NC Dance Theatre - "Glass Houses"The evening closes with a successful new work by company dancer and rehearsal director Sasha Janes. He developed “Glass Houses” in collaboration with sculptor Shaun Cassidy, who has done several public art projects in Charlotte and who teaches at Winthrop University in Rock Hill, SC. Cassidy’s large white sculpture demarcates space and dominates half the stage — it is like a jungle gym with a heavy Sol Le Witt influence. The stage sculpture combines aspects of two of Cassidy’s previous works with the addition of a swing, which was requested by the choreographer. The swing is a critical element in conveying the dance’s concept and in activating the space in a fresh way. Janes, who is from Australia, is interested in the way the Internet and its virtual world intersect with the actual world in which we are physically present — in the ways it allows us to connect despite the constraints of space and time yet at the same time frames and exposes us in unexpected ways as we leave our electronic footprints.
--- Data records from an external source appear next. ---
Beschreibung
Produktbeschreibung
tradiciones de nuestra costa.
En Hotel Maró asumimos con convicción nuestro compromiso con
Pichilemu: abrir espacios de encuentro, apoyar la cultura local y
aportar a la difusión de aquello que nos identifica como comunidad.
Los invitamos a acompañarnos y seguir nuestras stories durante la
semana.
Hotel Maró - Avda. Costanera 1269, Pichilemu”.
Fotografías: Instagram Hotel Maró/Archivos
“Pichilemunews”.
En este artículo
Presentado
Half a dozen dancers in sleek white costumes piped with thin red lines (by Jennifer Symes) move between the two worlds to the music of the Kronos Quartet, with the action gradually going more and more to the virtual side. You can see people friending and un-friending each other — there is a poignant moment when one is ostracized and alone amid the busy web of activity — and there is a constant interplay of group and individual, both on the stage and up in the sculpture. The choreography does include leaps which sizzle the air, but the entire space of the stage box is activated by the height of the sculpture and the movement of the dancers on its narrow bars and platforms. Near the end, the six dancers are joined by ten more, multiplying the connections and possibilities just as occurs in Facebook and other social networking websites and filling the stage with excitement.
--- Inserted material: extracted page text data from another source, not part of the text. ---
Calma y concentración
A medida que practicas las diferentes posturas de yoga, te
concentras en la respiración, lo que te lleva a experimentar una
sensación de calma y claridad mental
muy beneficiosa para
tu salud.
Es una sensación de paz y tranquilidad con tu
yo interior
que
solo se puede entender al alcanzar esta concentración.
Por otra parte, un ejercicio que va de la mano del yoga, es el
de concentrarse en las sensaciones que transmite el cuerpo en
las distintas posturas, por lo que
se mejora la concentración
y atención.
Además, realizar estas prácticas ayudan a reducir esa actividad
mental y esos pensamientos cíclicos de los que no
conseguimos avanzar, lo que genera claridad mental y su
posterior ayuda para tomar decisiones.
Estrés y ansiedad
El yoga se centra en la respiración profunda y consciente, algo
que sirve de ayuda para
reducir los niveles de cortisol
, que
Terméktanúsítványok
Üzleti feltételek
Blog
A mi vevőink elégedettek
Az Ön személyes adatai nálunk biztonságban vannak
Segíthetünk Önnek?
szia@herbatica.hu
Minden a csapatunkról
This is Janes’ first large-scale choreography, and it indicates a substantial talent. His debut effort was a beautiful pas de deux, but his first multi-dancer work was not as strong. “Glass Houses” seems to promise that we will continue to see Janes’ artfulness even after that sad and inevitable day his joints will no longer let him dazzle us as a dancer.

Innovative Works continues at the Booth Playhouse of the Blumenthal Performing Arts Center through November 14. See our calendar for details. The NCDT dancers have dedicated their performances of this program to the memory of Carolina Ballet trainee dancer Elena Shapiro, who was killed by a drunk driver in September, and whose brother is a member of NCDT.